━━━━━ DATA PROVIDED

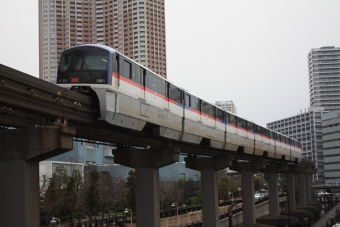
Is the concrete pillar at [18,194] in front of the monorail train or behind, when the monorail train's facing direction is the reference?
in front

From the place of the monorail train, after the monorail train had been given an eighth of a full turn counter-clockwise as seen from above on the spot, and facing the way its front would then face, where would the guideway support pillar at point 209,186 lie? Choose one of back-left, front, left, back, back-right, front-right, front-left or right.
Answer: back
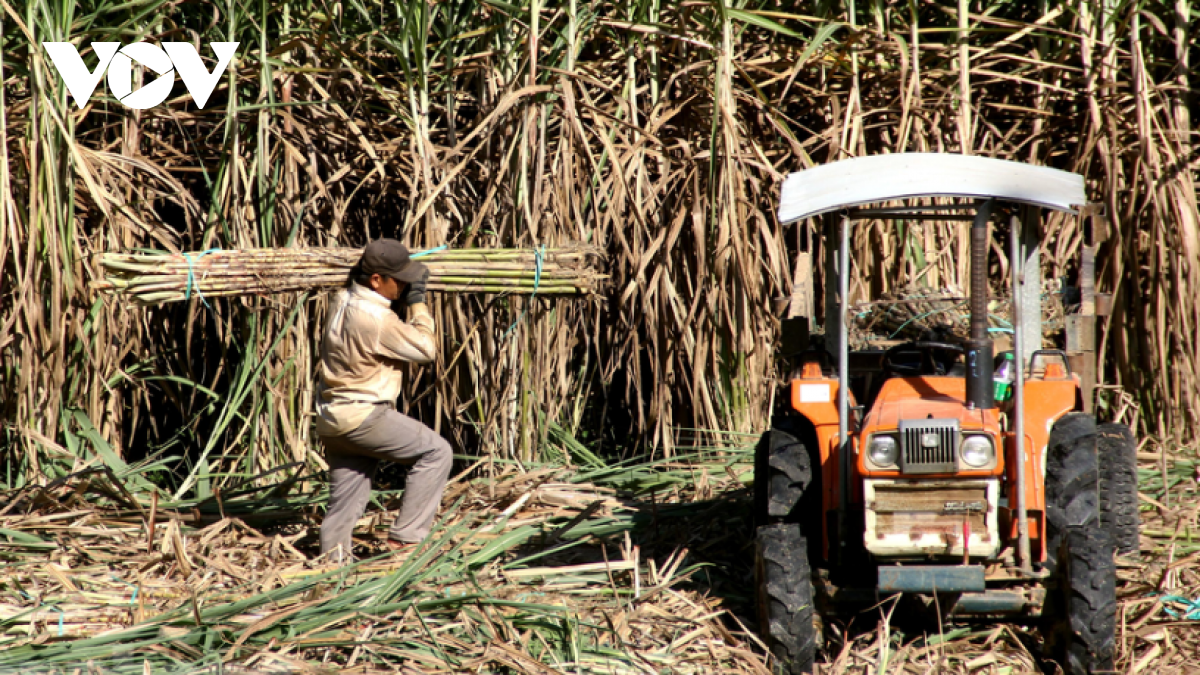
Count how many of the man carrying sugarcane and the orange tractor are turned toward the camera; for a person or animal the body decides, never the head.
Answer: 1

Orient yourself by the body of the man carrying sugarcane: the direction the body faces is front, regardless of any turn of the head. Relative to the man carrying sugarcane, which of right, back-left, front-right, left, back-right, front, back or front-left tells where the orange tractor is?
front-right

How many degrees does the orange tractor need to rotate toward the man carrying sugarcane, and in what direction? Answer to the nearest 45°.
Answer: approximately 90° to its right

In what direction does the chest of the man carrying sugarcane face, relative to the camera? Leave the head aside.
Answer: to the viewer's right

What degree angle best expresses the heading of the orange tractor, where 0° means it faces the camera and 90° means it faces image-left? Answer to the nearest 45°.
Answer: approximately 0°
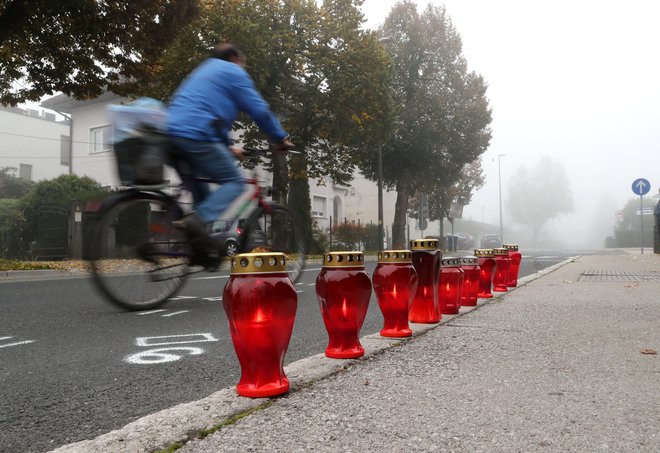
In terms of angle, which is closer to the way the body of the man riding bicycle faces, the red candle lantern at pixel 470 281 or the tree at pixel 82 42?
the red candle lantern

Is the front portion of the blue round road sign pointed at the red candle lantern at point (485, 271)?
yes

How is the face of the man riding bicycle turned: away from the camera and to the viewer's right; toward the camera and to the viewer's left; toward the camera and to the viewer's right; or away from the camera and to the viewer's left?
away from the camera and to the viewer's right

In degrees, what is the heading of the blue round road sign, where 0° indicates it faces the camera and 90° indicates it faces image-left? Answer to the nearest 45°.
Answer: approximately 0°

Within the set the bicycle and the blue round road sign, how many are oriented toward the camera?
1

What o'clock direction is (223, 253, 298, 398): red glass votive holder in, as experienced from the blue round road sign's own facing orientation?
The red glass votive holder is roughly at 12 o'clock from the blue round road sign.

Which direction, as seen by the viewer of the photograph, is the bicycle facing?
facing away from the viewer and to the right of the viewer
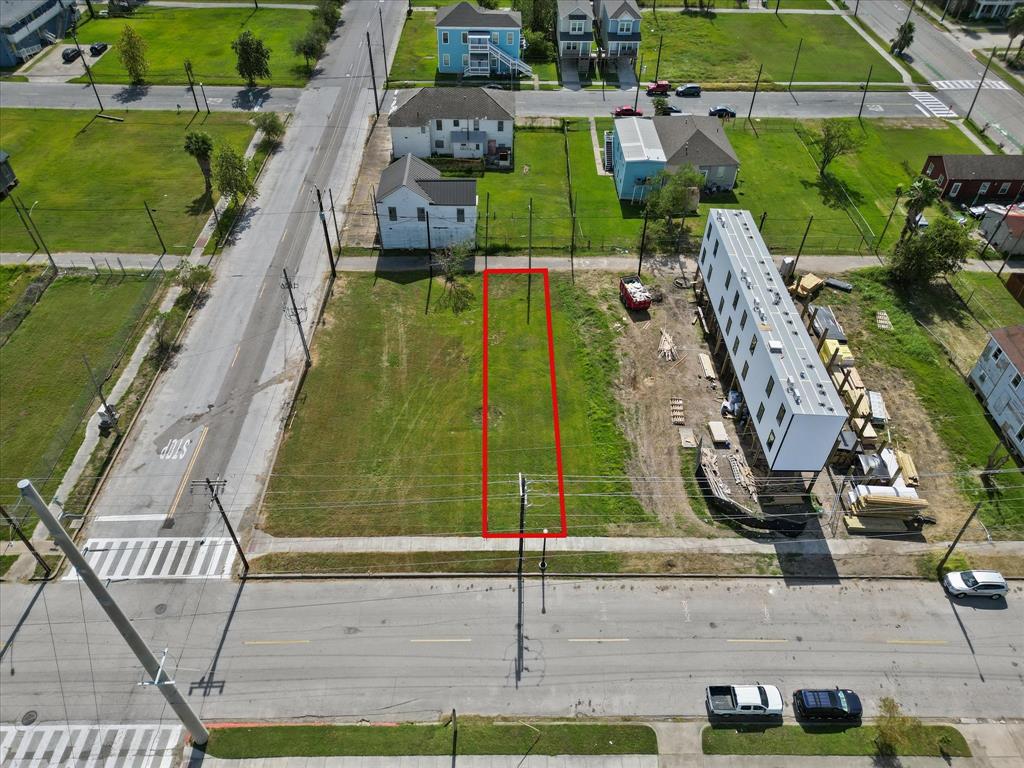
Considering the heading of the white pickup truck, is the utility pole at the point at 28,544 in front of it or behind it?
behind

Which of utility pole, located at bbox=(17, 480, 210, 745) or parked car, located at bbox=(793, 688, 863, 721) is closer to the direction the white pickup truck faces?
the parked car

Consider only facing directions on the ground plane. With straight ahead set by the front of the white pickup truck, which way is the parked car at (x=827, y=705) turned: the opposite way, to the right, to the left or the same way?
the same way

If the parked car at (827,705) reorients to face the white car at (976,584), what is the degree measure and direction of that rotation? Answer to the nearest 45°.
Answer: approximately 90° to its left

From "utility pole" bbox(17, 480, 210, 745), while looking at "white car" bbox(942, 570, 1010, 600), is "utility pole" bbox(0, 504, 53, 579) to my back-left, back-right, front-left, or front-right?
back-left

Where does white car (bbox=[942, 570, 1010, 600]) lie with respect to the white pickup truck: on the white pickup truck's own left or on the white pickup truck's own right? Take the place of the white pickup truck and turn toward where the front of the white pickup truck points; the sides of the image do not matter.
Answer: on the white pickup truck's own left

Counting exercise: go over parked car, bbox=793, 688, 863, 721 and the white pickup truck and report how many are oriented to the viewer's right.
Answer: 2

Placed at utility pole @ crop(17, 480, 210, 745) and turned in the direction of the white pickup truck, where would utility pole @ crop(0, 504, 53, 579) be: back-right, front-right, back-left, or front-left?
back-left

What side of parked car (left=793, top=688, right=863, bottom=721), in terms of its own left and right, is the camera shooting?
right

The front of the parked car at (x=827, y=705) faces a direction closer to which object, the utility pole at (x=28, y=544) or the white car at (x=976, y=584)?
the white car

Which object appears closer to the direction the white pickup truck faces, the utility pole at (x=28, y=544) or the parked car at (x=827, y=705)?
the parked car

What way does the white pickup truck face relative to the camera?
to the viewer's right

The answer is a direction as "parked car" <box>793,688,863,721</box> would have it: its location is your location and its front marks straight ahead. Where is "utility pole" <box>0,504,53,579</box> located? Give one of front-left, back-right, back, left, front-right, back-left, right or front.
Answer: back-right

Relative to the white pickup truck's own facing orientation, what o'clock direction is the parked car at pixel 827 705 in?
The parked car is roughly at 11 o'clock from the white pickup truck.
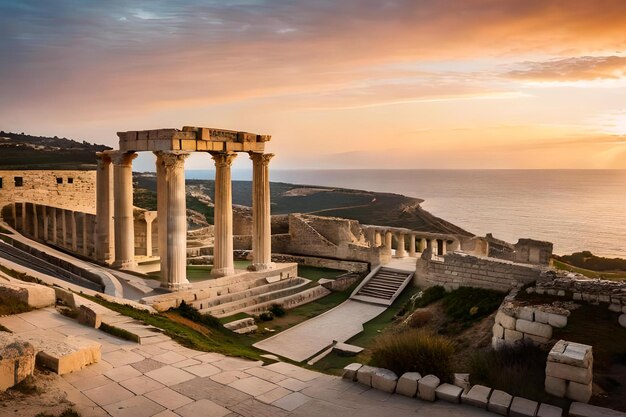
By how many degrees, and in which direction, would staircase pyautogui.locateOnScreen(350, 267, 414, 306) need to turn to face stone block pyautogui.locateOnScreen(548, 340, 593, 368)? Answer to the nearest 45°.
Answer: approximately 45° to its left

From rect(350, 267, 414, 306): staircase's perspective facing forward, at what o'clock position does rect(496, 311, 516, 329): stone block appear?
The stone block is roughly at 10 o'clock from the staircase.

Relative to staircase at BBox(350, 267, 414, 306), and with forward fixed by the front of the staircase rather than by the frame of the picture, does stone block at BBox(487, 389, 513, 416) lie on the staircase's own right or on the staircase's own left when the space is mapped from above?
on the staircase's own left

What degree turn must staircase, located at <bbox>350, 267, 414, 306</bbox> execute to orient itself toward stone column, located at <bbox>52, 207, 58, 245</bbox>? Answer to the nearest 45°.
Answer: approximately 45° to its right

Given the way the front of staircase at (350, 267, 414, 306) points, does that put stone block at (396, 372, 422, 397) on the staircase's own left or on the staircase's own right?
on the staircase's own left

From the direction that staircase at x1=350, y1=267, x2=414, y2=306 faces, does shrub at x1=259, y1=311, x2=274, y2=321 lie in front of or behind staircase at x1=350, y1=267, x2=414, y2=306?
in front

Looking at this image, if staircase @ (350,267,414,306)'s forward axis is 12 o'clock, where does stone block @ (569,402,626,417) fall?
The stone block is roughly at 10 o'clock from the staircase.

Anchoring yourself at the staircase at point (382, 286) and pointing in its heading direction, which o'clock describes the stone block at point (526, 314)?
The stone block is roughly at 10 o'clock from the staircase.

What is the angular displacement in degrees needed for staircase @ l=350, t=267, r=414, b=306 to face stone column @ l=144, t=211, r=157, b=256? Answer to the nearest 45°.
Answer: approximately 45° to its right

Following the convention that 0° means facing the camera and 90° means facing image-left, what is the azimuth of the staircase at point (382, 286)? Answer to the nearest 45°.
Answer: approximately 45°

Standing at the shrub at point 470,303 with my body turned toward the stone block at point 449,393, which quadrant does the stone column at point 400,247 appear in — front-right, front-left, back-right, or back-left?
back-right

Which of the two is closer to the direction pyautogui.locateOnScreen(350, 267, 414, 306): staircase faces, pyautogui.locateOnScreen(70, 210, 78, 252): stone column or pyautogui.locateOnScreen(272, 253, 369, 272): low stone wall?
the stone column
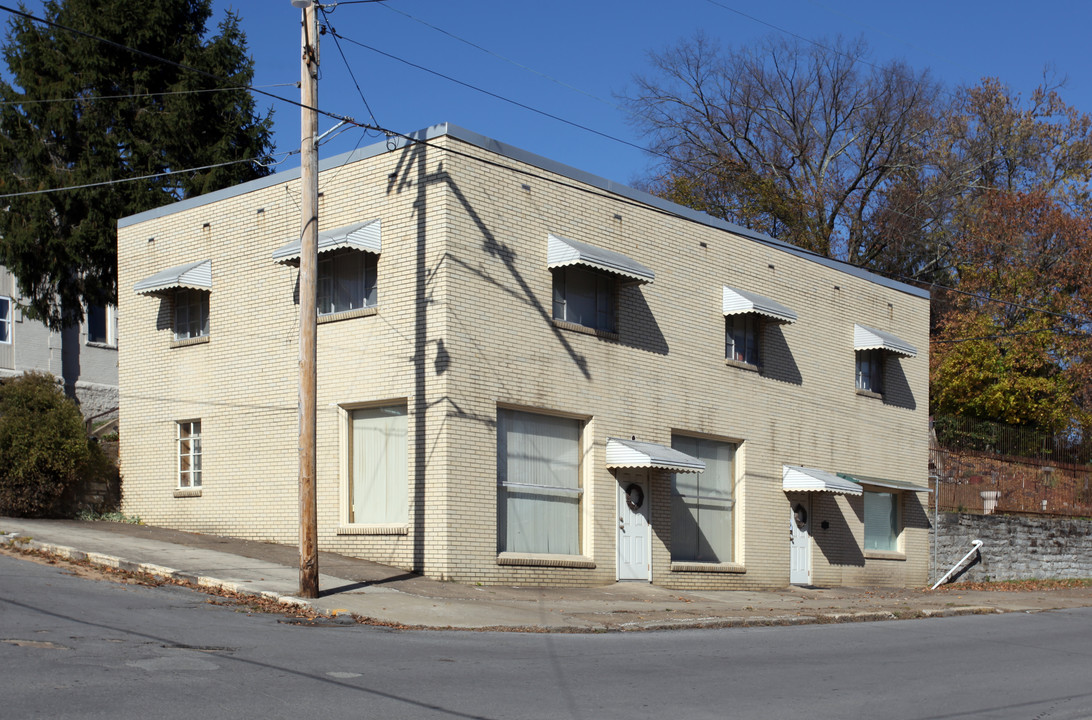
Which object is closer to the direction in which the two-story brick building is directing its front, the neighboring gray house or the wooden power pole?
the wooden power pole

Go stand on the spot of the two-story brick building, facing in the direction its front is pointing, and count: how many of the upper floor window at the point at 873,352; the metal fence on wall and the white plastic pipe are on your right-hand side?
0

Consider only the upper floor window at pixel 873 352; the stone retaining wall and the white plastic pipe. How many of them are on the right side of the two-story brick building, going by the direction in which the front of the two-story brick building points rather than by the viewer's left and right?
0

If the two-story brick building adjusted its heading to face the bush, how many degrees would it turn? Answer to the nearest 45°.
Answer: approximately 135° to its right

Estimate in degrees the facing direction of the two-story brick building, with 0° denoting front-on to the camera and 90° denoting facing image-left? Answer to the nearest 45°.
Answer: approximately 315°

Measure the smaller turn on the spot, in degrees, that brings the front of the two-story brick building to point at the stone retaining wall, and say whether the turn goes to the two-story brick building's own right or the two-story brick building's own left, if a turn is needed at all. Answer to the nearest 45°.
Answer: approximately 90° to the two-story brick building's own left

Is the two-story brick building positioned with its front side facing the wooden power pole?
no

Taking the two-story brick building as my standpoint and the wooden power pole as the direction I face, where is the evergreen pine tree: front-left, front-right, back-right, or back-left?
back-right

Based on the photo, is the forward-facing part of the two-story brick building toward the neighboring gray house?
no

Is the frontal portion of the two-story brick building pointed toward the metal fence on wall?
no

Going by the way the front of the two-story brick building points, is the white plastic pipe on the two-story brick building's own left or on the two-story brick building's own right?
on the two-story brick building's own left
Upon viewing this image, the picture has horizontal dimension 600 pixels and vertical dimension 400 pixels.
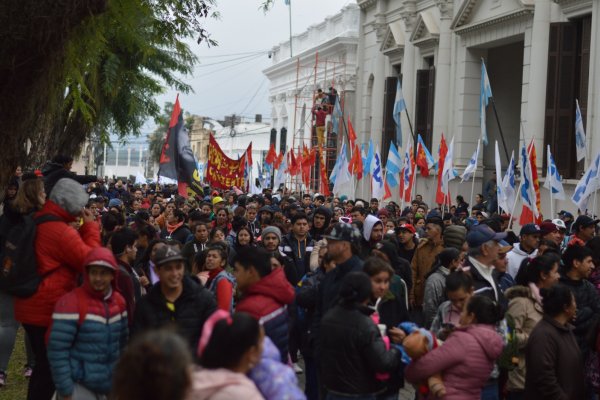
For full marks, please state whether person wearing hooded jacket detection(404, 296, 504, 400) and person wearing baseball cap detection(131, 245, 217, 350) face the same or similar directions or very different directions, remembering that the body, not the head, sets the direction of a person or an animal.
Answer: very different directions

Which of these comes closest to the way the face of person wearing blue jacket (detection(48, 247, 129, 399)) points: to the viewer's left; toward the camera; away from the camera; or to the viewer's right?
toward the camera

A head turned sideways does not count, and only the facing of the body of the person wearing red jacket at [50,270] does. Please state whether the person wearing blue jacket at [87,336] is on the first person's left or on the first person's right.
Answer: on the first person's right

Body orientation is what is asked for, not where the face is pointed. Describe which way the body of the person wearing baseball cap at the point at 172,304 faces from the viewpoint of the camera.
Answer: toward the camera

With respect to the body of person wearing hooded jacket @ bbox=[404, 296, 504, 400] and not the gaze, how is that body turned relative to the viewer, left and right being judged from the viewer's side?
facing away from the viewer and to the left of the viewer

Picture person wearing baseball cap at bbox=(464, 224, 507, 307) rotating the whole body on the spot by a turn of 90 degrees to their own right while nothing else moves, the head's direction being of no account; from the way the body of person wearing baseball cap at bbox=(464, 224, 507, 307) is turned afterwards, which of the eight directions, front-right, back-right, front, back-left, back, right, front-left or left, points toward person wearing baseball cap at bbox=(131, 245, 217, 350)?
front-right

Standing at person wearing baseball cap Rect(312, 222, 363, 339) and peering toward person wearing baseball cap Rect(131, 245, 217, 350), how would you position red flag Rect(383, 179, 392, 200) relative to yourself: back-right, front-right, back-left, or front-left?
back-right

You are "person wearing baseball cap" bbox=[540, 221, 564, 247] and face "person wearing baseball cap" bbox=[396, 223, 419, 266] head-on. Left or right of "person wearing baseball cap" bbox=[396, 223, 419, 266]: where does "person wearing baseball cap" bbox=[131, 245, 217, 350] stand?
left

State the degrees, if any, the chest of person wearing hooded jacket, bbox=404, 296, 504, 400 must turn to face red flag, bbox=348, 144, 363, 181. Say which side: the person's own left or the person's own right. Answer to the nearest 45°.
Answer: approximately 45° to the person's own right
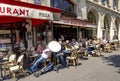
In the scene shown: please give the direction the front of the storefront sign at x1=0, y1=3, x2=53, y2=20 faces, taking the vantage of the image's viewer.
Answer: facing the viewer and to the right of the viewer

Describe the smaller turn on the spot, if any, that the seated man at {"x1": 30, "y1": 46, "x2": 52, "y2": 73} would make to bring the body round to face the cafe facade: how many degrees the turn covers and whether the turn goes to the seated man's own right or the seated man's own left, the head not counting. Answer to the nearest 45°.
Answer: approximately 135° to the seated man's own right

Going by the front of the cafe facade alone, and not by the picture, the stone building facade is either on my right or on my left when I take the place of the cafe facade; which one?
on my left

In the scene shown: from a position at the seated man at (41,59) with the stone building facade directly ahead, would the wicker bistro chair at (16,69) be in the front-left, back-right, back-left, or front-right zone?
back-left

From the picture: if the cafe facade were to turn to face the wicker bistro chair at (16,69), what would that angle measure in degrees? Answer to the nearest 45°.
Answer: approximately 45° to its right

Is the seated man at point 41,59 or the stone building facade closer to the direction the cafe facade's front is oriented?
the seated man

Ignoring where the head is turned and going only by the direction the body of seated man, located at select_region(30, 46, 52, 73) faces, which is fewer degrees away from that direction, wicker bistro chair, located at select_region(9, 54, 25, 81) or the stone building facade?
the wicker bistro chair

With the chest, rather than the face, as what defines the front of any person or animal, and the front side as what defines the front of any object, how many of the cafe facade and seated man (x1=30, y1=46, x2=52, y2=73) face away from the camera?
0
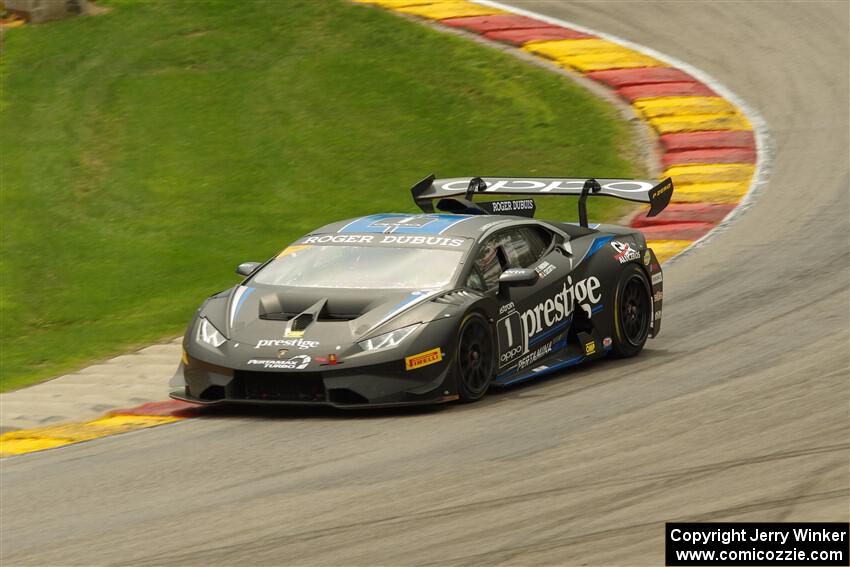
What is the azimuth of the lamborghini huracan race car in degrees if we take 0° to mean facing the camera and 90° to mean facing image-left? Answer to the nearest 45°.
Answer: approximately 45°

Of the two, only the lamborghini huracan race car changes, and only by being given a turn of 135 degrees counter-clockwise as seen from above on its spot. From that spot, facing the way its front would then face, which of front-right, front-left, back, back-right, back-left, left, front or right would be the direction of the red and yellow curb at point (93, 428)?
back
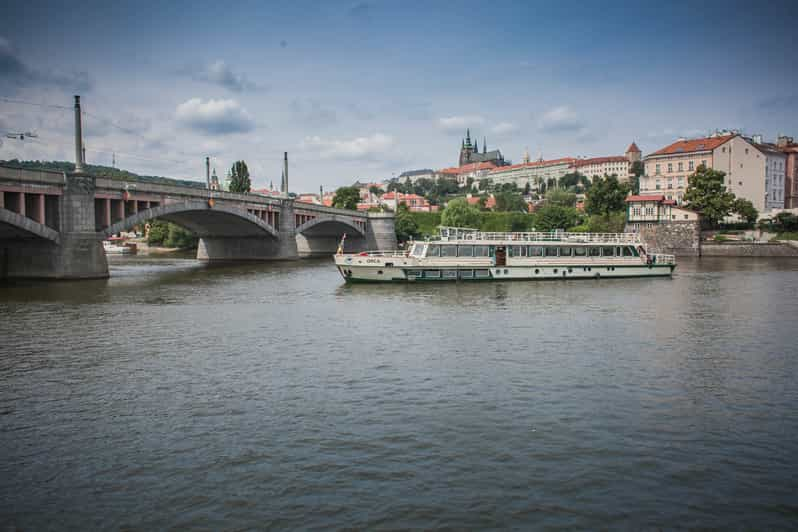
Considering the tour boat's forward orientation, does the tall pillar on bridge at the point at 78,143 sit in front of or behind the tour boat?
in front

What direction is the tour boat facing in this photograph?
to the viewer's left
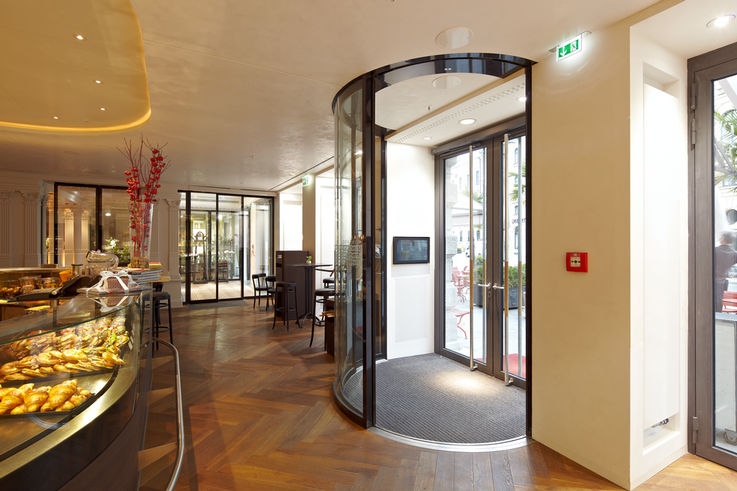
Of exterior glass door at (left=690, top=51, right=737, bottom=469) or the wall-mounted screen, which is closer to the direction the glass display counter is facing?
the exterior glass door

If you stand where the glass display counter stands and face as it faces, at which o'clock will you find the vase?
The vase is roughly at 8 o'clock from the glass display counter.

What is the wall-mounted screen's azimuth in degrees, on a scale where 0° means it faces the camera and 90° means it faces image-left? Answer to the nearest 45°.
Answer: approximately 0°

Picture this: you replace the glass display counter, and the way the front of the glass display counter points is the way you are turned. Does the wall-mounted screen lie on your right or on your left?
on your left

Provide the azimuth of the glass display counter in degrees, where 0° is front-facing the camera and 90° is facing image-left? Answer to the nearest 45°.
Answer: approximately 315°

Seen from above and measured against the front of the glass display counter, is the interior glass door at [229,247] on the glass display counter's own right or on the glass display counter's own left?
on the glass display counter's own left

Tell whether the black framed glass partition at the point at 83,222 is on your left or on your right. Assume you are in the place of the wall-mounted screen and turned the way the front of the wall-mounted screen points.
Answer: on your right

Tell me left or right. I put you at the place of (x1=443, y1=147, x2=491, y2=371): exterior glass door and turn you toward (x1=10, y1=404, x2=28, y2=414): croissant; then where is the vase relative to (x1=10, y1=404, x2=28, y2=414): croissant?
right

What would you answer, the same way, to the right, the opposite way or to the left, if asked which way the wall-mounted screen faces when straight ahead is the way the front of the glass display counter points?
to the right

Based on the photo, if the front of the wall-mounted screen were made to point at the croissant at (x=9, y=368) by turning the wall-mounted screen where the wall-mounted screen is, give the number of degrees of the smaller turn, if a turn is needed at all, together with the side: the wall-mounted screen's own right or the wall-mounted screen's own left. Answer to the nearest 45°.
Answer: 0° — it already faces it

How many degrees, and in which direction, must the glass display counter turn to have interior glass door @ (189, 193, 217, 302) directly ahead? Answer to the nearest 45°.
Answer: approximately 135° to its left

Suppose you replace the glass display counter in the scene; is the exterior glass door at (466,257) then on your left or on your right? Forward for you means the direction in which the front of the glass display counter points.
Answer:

━━━━━━━━━━

ACTION ITEM: Starting with the line that contains "How many degrees, and in which direction, must", print every line through the end of the entries above exactly as written, both boundary lines included, and nothing else.

SOLUTION:
How many degrees, and in which direction, must the glass display counter turn to have interior glass door @ (189, 193, 217, 302) directly ahead? Answer to the nearest 45°.
Answer: approximately 135° to its left

Suppose you replace the glass display counter in the scene; is the exterior glass door at (466,257) then on your left or on your right? Forward for you means the direction in which the front of the glass display counter points.
Answer:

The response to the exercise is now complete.